I ristoratori: dalle sagre concorrenza sleale

Il presidente Moresco, dopo l’intossicazione alla Ganzega di Mori, rilancia anche l’allarme sicurezza alimentare: «Norme sanitarie non sempre rispettate»


di Giancarlo Rudari


ROVERETO. Per carità, il volontariato che si impegna per organizzare feste e sagre paesane è apprezzabile e non si discute. Ma per favore, «non improvvisatevi ristoratori senza averne né i requisiti né le capacità. Perché questa è concorrenza sleale». E come se non bastasse, visto il recente episodio di salmonella con l’intossicazione di 120 persone che hanno partecipato alla cena a base di bue alla Ganzega di Mori, «non sempre ci si attiene alle norme igieniche che riguardano la preparazione e la somministrazione di cibi e bevande». Prende spunto da questo episodio Danilo Moresco, presidente dell’Associazione ristoratori del Trentino per lanciare (ancora una volta) un appello «per una maggiore equità e maggiore attenzione agli eventi come sagre e feste paesane a differenza di esercizi pubblici come ristoranti, alberghi e bar per i quali i controlli sono molto rigorosi».

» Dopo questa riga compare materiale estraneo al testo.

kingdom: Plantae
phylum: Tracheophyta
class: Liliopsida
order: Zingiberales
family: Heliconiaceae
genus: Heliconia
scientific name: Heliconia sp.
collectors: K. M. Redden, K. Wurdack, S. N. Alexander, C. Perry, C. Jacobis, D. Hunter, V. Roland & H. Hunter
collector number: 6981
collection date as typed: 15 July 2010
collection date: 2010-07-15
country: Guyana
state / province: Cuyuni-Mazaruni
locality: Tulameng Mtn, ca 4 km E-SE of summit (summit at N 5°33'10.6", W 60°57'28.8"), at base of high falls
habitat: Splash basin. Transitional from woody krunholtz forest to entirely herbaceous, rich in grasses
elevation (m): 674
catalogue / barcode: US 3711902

«La nostra Associazione - dichiara Moresco - da anni si batte a difesa dei ristoranti trentini affinché non siano vittime di concorrenza sleale da parte di chi si improvvisa ristoratore senza averne né i requisiti né le capacità. Nel caso delle feste paesane, le sagre e le fiere, che riteniamo comunque un valore turistico, occorre che in presenza di preparazione e somministrazione di alimenti vi sia l’attenta e scrupolosa osservanza di tutti gli obblighi ai quali sono tenuti gli esercizi pubblici. Ciò garantisce, in primo luogo, la sicurezza dei clienti/visitatori circa la salubrità dei pasti consumati e, inoltre, tutela il regime di libera concorrenza assicurando regole uguali per tutti coloro che esercitano l’attività di ristorazione».

Insomma, per i pasti al di fuori dei circuiti regolamentati da norme rigorose, «la salute dei cittadini è a rischio: professionalità, conoscenza e competenza sono requisiti che devono essere richiesti anche in situazioni dove l’organizzazione è affidata al lavoro volontario. Altrimenti assistiamo a casi incresciosi come quello verificatosi durante una sagra paesana in una località della Vallagarina oppure, a fine agosto, dopo una festa nella Piana Rotaliana. Massimo rispetto a chi impiega il proprio tempo libero a favore della propria comunità ma ciò non deve avvenire né a discapito della salute e della qualità del prodotto né a danno di imprese e lavoratori del settore della ristorazione, già provati in questa fase da un pesante calo dei consumi delle famiglie. Non ci si può, ripeto, improvvisare ristoratori» sostiene Moresco.

Che ricorda come «in molti casi feste e sagre paesane, dietro qualche scusa di rievocazioni o presunte tradizioni, sono diventate un vero e proprio business, ulteriormente avvantaggiato da una tassazione assolutamente più favorevole rispetto a quella che grava sulle imprese».

Moresco commenta anche la richiesta di verificare la responsabilità dell’accaduto: «In un’impresa della ristorazione - spiega - in caso di anomalie o problemi, è facilmente individuabile la causa... In questo caso, invece, fin da subito è stato chiaro che non vi era la possibilità di individuare con certezza le responsabilità dell’accaduto, facendo emergere l’effettiva disorganizzazione – ed i conseguenti possibili rischi – di questo tipo di eventi. Non è possibile - conclude Moresco - che vi sia questa sperequazione tra chi (i ristoratori) viene già minuziosamente e scrupolosamente controllato e chi (per feste e sagre) può permettersi di non rispettare neanche le più elementari norme igieniche».